**Exercise instructions:**
Copy every record exactly, and keep the pictures out.
-=-=-=-=-
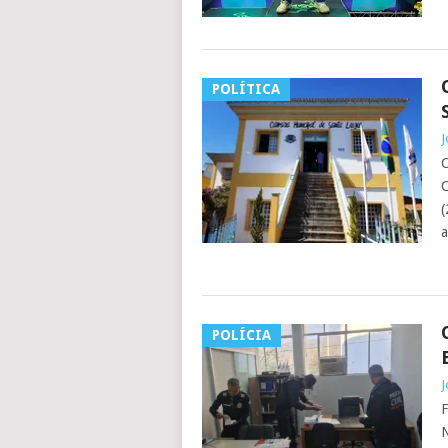
POLÍTICA
J
C
C
(
a
POLÍCIA
J
F
N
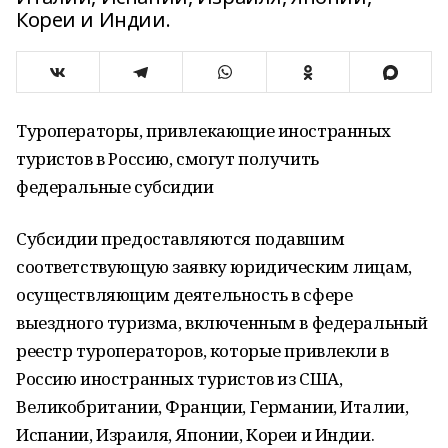
Кореи и Индии.
Туроператоры, привлекающие иностранных
туристов в Россию, смогут получить
федеральные субсидии
Субсидии предоставляются подавшим
соответствующую заявку юридическим лицам,
осуществляющим деятельность в сфере
выездного туризма, включенным в федеральный
реестр туроператоров, которые привлекли в
Россию иностранных туристов из США,
Великобритании, Франции, Германии, Италии,
Испании, Израиля, Японии, Кореи и Индии.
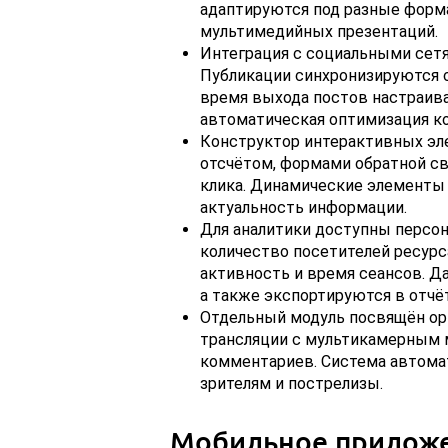
адаптируются под разные форм
мультимедийных презентаций.
Интеграция с социальными сет
Публикации синхронизируются с 
время выхода постов настраива
автоматическая оптимизация ко
Конструктор интерактивных эл
отсчётом, формами обратной свя
клика. Динамические элементы 
актуальность информации.
Для аналитики доступны персон
количество посетителей ресурса
активность и время сеансов. Д
а также экспортируются в отчё
Отдельный модуль посвящён ор
трансляции с мультикамерным 
комментариев. Система автома
зрителям и пострелизы.
Мобильное прилож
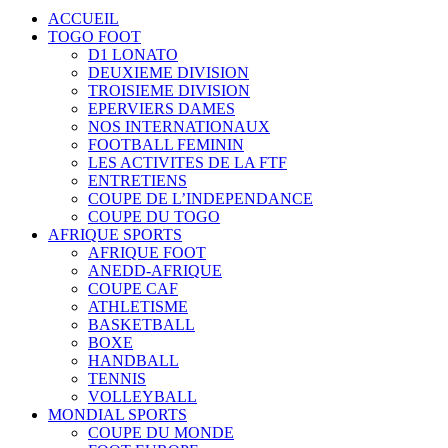
ACCUEIL
TOGO FOOT
D1 LONATO
DEUXIEME DIVISION
TROISIEME DIVISION
EPERVIERS DAMES
NOS INTERNATIONAUX
FOOTBALL FEMININ
LES ACTIVITES DE LA FTF
ENTRETIENS
COUPE DE L’INDEPENDANCE
COUPE DU TOGO
AFRIQUE SPORTS
AFRIQUE FOOT
ANEDD-AFRIQUE
COUPE CAF
ATHLETISME
BASKETBALL
BOXE
HANDBALL
TENNIS
VOLLEYBALL
MONDIAL SPORTS
COUPE DU MONDE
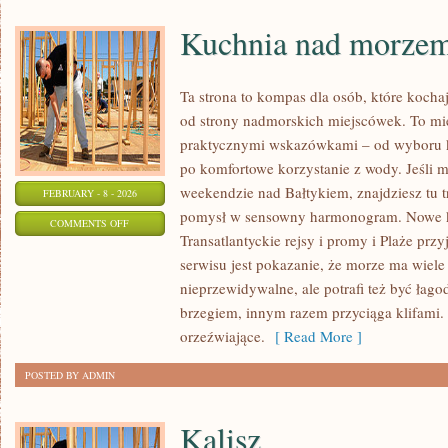
Kuchnia nad morze
Ta strona to kompas dla osób, które kocha
od strony nadmorskich miejscówek. To miej
praktycznymi wskazówkami – od wyboru k
po komfortowe korzystanie z wody. Jeśli 
weekendzie nad Bałtykiem, znajdziesz tu t
FEBRUARY - 8 - 2026
pomysł w sensowny harmonogram. Nowe kat
ON
COMMENTS OFF
Transatlantyckie rejsy i promy i Plaże pr
KUCHNIA
serwisu jest pokazanie, że morze ma wiel
NAD
nieprzewidywalne, ale potrafi też być ła
MORZEM
brzegiem, innym razem przyciąga klifami
orzeźwiające.
[ Read More ]
POSTED BY ADMIN
Kalisz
-=-=-=-=-
**Written response:**
POLÍTICA
J
C
C
(
a
POLÍCIA
J
F
N
Кореи и Индии.
Туроператоры, привлекающие иностранных
туристов в Россию, смогут получить
федеральные субсидии
Субсидии предоставляются подавшим
соответствующую заявку юридическим лицам,
осуществляющим деятельность в сфере
выездного туризма, включенным в федеральный
реестр туроператоров, которые привлекли в
Россию иностранных туристов из США,
Великобритании, Франции, Германии, Италии,
Испании, Израиля, Японии, Кореи и Индии.
адаптируются под разные форм
мультимедийных презентаций.
Интеграция с социальными сет
Публикации синхронизируются с 
время выхода постов настраива
автоматическая оптимизация ко
Конструктор интерактивных эл
отсчётом, формами обратной свя
клика. Динамические элементы 
актуальность информации.
Для аналитики доступны персон
количество посетителей ресурса
активность и время сеансов. Д
а также экспортируются в отчё
Отдельный модуль посвящён ор
трансляции с мультикамерным 
комментариев. Система автома
зрителям и пострелизы.
Мобильное прилож
ACCUEIL
TOGO FOOT
D1 LONATO
DEUXIEME DIVISION
TROISIEME DIVISION
EPERVIERS DAMES
NOS INTERNATIONAUX
FOOTBALL FEMININ
LES ACTIVITES DE LA FTF
ENTRETIENS
COUPE DE L’INDEPENDANCE
COUPE DU TOGO
AFRIQUE SPORTS
AFRIQUE FOOT
ANEDD-AFRIQUE
COUPE CAF
ATHLETISME
BASKETBALL
BOXE
HANDBALL
TENNIS
VOLLEYBALL
MONDIAL SPORTS
COUPE DU MONDE
Kuchnia nad morze
Ta strona to kompas dla osób, które kocha
od strony nadmorskich miejscówek. To miej
praktycznymi wskazówkami – od wyboru k
po komfortowe korzystanie z wody. Jeśli 
weekendzie nad Bałtykiem, znajdziesz tu t
FEBRUARY - 8 - 2026
pomysł w sensowny harmonogram. Nowe kat
ON
COMMENTS OFF
Transatlantyckie rejsy i promy i Plaże pr
KUCHNIA
serwisu jest pokazanie, że morze ma wiel
NAD
nieprzewidywalne, ale potrafi też być ła
MORZEM
brzegiem, innym razem przyciąga klifami
orzeźwiające.
[ Read More ]
POSTED BY ADMIN
Kalisz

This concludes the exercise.